# Generative Grammar and Four Types of Grammars: Parsing Techniques Notes (1)

some notes on Parsing Techniques A Practical Guide

## Generative Grammar

There are several views of defining a language. The computer science and formal linguistics perspective:

terms definition
Language a set of sentences
Sentence a sequence of symbols
Alphabet a set of all symbols

The semantics - meaning - of a sentence is described by its tokens cooperating with its structure.

Grammar is the set of rules describing a language. Generative Grammar is

• exact
• fixed-sized

### Language can be specified by infinite Bit-String

Sorted Alphabet: $\Sigma$ Language $\Sigma^{* }$ contains all combinations of symbols in $\Sigma$

The order of sentences in $\Sigma^*$ follows that:

from length $l = 0$

1. Enumerate all combinations that of length $l$
2. these combinations are listed according to alphabetical order (lexicographical sorting)
3. increment $l$ and repeat from 1.

This will form an infinitely long sorted list. Every language composed by alphabet $\Sigma$ can be identified by choosing from $\Sigma^*$. If we encode this by binary representation, 0 → not including, 1 → including, we can create an infinitely long bit string that indicates every sentence the language contains.

For example: Language $L = 010010110…$

### Formal Grammar

Recipe of replacing symbols:

Name  -> tom | dick | harry // Name may be replaced by tom, dick or harry
...

A grammar is a 4-tuple $(V_N, V_T, R, S)$:

• $V_N$ non-terminals, $V_T$ terminals are finite sets of symbols
• $V_N \cap V_T = \varnothing$ terminals and non-terminals cannot have common symbols
• $R$ is the set of rules, a set that contains ordered pairs: ${(P, Q) \mid P\in (V_N\cup V_T)^+ \land Q\in (V_N \cup V_T)^* }$
• $S$ is the start symbol, $S\in V_N$

## Four types of Grammars

### Type 0: Phrase Structure Grammar (PS Grammar)

Most freedom. Follows 4-tuple $(V_N, V_T, R, S)$, without further restriction. Represented as Directed Acyclic Graph: No cycle exists

### Type 1: Context-Sensitive Grammar (CS Grammar)

There are two equivalent definitions: Monotonic and Context-Sensitive. Can be represented by a DAG, similar to PS Grammar.

#### Monotonic

For each rule, left-hand side has more or equal number of symbols to right-hand side.

#### Context-Sensitive

Every rule is context-sensitive.

• Left-hand side contains only one symbol to be changed in the right-hand side.

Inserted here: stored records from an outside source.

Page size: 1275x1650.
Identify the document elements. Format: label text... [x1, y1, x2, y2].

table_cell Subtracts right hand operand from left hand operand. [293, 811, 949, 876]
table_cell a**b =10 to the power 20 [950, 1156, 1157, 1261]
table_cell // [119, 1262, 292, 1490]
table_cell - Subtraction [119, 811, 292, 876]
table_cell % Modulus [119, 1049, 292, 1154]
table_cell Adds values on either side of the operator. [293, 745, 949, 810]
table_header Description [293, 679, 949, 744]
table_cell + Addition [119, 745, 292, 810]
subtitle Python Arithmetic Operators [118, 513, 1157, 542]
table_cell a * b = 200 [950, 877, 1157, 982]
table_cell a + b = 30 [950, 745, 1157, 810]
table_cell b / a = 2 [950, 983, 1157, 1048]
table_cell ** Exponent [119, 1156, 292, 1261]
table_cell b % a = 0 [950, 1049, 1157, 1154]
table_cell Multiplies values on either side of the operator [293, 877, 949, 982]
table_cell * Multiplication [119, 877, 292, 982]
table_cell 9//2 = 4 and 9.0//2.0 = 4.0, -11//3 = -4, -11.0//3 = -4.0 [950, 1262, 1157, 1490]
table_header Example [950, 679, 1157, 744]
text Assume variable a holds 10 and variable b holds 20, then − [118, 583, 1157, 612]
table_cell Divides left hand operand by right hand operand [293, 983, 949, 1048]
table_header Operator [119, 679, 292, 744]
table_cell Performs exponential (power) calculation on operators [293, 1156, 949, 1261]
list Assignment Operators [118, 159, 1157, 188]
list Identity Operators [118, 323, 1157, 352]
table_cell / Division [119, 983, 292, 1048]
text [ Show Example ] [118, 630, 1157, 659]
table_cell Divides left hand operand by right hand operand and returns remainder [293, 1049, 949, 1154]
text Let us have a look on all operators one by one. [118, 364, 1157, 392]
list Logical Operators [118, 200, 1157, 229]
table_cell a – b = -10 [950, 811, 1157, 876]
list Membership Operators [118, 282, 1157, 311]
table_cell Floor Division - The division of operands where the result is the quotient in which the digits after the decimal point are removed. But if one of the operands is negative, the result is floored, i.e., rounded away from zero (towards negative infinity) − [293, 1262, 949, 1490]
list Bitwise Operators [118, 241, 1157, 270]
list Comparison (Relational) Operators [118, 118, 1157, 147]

### Type 2: Context-Free Grammar (CF Grammar)

LHS could only contain one non-terminal symbol. (Thus not related to neighboring symbols). Represented by a tree, as branches of a node is not relevant to other nodes.

The generative power of CF Grammar comes from two operations:

• Concatenation
• Choice (choosing from one of the alternatives in the RHS)

NT -> tom | NT dick | ...

### Type 3: Regular Grammar

Mostly referring to right regular grammar. Each rule could only contain one non-terminal, as the rightmost item. Represented by a list, because each sentential has only one replaceable item (non-terminal), or in a production chain.

All regular grammar can be expressed in a regular expression, which sufficiently equal to all rules in the grammar.

Regular Expression Notation Styles:

Notation Description
$^{+ }$ One or more instances of the left-adjacent item
$^{* }$ Zero or more instances of the left-adjacent item
$^{? }$ Zero or one instance of the left-adjacent item
$[abc]$ Choosing one from $(a, b, c)$, i.e., $(a\mid b\mid c)$

Example:

$S_S\to(([tdh],)^{* }[tdh] & )^{? }[tdh]$

### Type 4: Finite Choice Grammar (FC Grammar)

Each rule could have only terminals in right-hand side. Very limited expressive power.